◆ Given problem: Edit the stretch from the first of the items through the line containing "3:10 PM to 5:15 PM" so that "Saturday" becomes "Sat", keeping everything else the same.

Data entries
## start

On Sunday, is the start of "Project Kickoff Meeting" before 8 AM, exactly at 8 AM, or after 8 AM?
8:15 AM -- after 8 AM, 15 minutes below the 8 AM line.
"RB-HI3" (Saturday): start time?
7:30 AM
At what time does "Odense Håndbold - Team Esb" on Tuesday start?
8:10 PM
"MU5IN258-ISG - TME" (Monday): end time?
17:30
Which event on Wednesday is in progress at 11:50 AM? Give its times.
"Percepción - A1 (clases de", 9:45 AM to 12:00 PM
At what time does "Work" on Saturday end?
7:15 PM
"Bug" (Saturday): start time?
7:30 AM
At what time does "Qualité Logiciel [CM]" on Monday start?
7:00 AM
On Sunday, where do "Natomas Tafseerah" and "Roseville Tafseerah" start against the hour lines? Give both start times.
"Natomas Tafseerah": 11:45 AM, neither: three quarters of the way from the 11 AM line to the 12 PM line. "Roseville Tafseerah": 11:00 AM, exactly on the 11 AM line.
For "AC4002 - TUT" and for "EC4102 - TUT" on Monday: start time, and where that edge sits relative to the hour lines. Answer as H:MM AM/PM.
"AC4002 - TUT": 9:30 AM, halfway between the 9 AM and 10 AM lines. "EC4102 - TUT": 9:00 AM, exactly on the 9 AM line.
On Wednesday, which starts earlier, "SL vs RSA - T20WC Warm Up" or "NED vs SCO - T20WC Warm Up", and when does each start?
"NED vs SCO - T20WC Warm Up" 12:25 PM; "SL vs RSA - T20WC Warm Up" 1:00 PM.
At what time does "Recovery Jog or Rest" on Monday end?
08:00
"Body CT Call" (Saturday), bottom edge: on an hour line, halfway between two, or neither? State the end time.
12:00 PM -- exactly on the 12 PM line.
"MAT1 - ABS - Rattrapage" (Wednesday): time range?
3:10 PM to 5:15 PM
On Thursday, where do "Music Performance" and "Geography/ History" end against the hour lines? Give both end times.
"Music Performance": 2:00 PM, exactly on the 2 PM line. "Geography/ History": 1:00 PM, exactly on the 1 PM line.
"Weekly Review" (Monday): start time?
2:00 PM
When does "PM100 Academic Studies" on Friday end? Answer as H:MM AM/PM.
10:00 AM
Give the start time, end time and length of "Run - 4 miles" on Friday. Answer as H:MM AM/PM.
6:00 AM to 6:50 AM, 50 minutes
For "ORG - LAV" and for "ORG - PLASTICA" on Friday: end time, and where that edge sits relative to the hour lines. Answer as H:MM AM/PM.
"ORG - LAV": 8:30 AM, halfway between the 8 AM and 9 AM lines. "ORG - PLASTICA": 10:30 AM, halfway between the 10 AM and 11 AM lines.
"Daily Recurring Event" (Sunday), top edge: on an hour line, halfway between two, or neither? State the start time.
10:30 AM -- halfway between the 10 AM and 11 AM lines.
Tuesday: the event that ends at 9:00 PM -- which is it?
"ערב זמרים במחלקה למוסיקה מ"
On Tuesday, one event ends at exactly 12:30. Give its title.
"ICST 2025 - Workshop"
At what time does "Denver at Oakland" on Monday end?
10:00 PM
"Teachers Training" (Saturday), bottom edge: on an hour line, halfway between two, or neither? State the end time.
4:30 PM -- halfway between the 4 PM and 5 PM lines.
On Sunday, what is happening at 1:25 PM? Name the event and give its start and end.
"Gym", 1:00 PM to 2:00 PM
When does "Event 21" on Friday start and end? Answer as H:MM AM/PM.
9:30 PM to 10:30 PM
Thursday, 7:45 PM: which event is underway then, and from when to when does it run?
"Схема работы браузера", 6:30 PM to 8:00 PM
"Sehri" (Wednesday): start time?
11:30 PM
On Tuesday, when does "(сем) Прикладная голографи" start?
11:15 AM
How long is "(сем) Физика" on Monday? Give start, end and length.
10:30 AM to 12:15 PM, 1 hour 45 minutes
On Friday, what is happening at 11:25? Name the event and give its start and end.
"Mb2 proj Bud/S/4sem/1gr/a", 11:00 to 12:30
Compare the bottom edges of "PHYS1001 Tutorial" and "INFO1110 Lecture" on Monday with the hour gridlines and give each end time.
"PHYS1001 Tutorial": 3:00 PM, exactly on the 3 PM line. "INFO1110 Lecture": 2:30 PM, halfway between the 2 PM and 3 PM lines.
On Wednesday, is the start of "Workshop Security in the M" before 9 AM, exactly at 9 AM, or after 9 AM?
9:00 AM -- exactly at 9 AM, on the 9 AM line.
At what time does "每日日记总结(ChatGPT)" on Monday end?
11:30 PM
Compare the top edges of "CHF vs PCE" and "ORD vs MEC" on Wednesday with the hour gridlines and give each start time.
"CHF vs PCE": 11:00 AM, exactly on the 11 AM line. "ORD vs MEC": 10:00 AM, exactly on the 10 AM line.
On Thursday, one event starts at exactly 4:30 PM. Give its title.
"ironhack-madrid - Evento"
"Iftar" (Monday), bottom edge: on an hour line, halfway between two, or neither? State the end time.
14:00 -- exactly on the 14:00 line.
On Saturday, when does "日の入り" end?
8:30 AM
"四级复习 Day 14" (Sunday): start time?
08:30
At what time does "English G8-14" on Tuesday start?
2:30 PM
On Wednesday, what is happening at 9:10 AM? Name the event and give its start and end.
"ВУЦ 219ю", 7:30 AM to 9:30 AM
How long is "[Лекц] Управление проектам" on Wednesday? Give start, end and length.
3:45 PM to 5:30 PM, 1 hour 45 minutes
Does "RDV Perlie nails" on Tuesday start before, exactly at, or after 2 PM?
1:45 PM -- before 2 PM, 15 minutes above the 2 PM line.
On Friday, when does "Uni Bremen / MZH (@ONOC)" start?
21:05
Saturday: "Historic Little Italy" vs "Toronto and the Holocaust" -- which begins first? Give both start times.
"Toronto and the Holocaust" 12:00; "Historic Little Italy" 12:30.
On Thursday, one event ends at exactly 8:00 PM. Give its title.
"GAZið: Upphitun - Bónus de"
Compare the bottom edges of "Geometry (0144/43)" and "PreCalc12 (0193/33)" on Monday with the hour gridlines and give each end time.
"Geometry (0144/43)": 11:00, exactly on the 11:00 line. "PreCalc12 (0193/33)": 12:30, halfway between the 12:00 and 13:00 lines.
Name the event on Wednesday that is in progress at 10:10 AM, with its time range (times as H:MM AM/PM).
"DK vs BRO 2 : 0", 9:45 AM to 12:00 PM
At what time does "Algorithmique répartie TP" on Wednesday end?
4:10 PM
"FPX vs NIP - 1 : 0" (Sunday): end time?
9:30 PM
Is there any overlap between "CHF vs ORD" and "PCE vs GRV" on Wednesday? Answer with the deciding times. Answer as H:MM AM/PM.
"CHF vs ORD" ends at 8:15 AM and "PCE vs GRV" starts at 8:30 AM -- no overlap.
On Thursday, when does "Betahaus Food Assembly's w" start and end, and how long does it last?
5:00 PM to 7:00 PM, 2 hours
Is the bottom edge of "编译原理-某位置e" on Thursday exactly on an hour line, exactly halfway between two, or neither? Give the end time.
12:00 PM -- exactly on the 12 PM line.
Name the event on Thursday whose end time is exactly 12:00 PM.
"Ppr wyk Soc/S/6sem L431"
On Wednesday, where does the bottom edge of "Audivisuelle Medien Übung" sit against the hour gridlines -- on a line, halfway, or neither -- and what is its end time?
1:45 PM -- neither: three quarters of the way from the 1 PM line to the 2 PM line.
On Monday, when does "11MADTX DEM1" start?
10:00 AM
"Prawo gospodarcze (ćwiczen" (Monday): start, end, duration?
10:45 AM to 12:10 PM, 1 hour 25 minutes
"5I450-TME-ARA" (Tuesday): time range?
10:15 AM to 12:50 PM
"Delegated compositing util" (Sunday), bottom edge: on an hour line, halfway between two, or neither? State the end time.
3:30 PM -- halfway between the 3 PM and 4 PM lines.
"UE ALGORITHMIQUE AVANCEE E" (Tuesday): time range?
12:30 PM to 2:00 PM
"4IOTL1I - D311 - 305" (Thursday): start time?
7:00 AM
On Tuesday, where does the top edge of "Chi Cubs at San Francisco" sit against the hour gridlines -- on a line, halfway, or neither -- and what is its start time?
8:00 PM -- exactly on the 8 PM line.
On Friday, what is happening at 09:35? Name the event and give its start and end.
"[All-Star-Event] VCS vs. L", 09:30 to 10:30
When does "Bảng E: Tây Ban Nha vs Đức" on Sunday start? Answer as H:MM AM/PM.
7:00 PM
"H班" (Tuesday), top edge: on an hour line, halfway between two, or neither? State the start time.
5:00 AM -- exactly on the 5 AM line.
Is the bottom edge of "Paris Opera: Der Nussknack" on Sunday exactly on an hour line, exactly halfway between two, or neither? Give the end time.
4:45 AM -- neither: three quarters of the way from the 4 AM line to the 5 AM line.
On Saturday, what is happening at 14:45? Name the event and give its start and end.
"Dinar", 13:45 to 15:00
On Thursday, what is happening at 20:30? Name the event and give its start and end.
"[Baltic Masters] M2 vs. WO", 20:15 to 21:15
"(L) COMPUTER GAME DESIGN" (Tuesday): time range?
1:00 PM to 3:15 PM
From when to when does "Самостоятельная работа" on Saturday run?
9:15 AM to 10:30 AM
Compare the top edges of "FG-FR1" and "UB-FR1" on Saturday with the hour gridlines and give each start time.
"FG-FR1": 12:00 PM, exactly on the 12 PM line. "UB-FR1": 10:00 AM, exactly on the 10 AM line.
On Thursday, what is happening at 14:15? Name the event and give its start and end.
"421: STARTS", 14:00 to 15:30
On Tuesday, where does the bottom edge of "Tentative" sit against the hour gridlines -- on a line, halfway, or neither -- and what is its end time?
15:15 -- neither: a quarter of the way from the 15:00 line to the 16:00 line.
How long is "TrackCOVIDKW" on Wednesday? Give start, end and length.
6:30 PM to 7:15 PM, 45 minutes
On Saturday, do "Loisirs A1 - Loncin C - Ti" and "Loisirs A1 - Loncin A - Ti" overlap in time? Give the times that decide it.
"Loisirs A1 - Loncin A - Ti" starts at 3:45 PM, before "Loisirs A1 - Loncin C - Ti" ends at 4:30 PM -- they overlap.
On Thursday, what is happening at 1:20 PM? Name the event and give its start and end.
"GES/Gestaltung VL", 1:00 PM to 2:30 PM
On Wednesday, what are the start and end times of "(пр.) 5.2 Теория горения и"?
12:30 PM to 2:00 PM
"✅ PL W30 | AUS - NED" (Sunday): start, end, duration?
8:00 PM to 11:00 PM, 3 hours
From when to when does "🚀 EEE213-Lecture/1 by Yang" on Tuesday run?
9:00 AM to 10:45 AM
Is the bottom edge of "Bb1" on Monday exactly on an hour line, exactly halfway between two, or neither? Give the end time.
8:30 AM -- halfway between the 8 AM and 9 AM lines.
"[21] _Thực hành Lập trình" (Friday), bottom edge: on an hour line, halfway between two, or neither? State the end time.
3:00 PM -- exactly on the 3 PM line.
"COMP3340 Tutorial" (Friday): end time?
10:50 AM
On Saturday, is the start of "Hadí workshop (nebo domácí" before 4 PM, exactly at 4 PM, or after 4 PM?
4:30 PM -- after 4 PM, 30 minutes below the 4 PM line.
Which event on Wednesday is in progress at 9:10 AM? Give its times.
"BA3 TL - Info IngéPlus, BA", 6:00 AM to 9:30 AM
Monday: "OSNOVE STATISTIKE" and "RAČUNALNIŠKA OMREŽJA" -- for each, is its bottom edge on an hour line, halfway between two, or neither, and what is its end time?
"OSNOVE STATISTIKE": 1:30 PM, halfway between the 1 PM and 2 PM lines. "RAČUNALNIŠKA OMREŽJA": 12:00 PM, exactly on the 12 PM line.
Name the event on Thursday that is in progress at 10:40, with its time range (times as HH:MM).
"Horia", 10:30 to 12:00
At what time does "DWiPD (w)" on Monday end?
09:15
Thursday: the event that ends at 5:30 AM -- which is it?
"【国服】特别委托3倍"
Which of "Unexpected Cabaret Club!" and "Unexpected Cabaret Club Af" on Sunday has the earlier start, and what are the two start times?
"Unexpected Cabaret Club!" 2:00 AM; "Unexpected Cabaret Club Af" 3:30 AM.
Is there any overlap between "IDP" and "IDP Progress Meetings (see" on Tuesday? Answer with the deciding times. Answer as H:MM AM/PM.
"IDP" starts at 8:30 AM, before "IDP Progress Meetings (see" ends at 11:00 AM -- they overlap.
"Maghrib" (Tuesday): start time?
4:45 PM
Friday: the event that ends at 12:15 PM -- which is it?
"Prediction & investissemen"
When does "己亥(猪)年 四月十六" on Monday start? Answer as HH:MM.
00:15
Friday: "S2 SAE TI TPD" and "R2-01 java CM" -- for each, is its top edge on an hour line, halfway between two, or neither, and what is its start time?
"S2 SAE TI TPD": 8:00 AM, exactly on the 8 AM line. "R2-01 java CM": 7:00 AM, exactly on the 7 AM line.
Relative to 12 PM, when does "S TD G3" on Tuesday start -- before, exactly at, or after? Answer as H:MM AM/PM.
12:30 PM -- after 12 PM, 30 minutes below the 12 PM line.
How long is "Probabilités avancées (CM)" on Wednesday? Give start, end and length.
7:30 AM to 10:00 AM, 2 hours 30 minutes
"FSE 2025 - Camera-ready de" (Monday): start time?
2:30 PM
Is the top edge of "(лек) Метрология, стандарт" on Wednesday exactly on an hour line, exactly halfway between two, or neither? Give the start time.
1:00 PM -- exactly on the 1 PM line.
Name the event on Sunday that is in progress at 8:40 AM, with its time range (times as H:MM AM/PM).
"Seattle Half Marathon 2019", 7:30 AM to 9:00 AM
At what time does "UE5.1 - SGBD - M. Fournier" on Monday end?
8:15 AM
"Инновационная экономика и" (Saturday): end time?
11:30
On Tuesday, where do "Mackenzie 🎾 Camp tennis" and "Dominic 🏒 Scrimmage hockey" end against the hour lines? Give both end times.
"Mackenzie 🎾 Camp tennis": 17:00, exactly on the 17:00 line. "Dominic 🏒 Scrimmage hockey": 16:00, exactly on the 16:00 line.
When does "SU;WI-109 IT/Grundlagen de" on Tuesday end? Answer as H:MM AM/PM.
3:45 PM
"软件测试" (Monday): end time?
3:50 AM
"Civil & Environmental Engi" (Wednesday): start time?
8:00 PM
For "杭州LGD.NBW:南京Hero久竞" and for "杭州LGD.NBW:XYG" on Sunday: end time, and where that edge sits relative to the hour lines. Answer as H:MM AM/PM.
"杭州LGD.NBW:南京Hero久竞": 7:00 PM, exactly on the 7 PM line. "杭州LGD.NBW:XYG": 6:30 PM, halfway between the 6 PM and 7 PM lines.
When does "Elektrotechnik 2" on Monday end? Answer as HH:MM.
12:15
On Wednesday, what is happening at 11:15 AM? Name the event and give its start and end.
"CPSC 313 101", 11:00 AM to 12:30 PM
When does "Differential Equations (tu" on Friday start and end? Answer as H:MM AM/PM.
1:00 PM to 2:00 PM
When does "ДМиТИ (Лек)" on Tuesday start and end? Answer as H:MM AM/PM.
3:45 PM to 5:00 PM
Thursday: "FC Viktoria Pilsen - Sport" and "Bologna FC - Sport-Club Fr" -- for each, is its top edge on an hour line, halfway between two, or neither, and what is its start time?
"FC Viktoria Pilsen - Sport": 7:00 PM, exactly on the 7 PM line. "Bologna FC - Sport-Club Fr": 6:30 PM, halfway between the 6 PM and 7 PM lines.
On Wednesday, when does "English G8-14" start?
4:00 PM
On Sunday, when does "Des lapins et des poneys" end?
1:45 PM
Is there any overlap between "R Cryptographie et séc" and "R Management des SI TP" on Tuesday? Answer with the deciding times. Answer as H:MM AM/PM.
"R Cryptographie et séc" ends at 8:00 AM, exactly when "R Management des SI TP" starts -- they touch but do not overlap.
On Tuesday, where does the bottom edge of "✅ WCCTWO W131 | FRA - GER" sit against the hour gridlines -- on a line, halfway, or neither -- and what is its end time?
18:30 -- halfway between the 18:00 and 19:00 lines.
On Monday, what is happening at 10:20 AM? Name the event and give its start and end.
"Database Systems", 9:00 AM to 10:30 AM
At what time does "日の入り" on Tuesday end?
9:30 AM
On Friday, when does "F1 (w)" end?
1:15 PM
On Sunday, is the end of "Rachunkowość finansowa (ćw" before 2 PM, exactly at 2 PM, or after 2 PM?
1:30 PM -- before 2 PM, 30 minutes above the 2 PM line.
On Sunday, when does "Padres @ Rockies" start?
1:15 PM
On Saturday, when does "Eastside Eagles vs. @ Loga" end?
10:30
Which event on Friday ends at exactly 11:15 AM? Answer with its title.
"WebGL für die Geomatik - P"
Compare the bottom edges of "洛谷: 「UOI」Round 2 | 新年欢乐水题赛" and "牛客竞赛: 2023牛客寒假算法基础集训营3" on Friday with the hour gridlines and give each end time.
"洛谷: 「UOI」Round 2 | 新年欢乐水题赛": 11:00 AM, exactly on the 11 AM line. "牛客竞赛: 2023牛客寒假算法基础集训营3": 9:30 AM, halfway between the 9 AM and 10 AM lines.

## end

◆ Result below:
On Sunday, is the start of "Project Kickoff Meeting" before 8 AM, exactly at 8 AM, or after 8 AM?
8:15 AM -- after 8 AM, 15 minutes below the 8 AM line.
"RB-HI3" (Sat): start time?
7:30 AM
At what time does "Odense Håndbold - Team Esb" on Tuesday start?
8:10 PM
"MU5IN258-ISG - TME" (Monday): end time?
17:30
Which event on Wednesday is in progress at 11:50 AM? Give its times.
"Percepción - A1 (clases de", 9:45 AM to 12:00 PM
At what time does "Work" on Sat end?
7:15 PM
"Bug" (Sat): start time?
7:30 AM
At what time does "Qualité Logiciel [CM]" on Monday start?
7:00 AM
On Sunday, where do "Natomas Tafseerah" and "Roseville Tafseerah" start against the hour lines? Give both start times.
"Natomas Tafseerah": 11:45 AM, neither: three quarters of the way from the 11 AM line to the 12 PM line. "Roseville Tafseerah": 11:00 AM, exactly on the 11 AM line.
For "AC4002 - TUT" and for "EC4102 - TUT" on Monday: start time, and where that edge sits relative to the hour lines. Answer as H:MM AM/PM.
"AC4002 - TUT": 9:30 AM, halfway between the 9 AM and 10 AM lines. "EC4102 - TUT": 9:00 AM, exactly on the 9 AM line.
On Wednesday, which starts earlier, "SL vs RSA - T20WC Warm Up" or "NED vs SCO - T20WC Warm Up", and when does each start?
"NED vs SCO - T20WC Warm Up" 12:25 PM; "SL vs RSA - T20WC Warm Up" 1:00 PM.
At what time does "Recovery Jog or Rest" on Monday end?
08:00
"Body CT Call" (Sat), bottom edge: on an hour line, halfway between two, or neither? State the end time.
12:00 PM -- exactly on the 12 PM line.
"MAT1 - ABS - Rattrapage" (Wednesday): time range?
3:10 PM to 5:15 PM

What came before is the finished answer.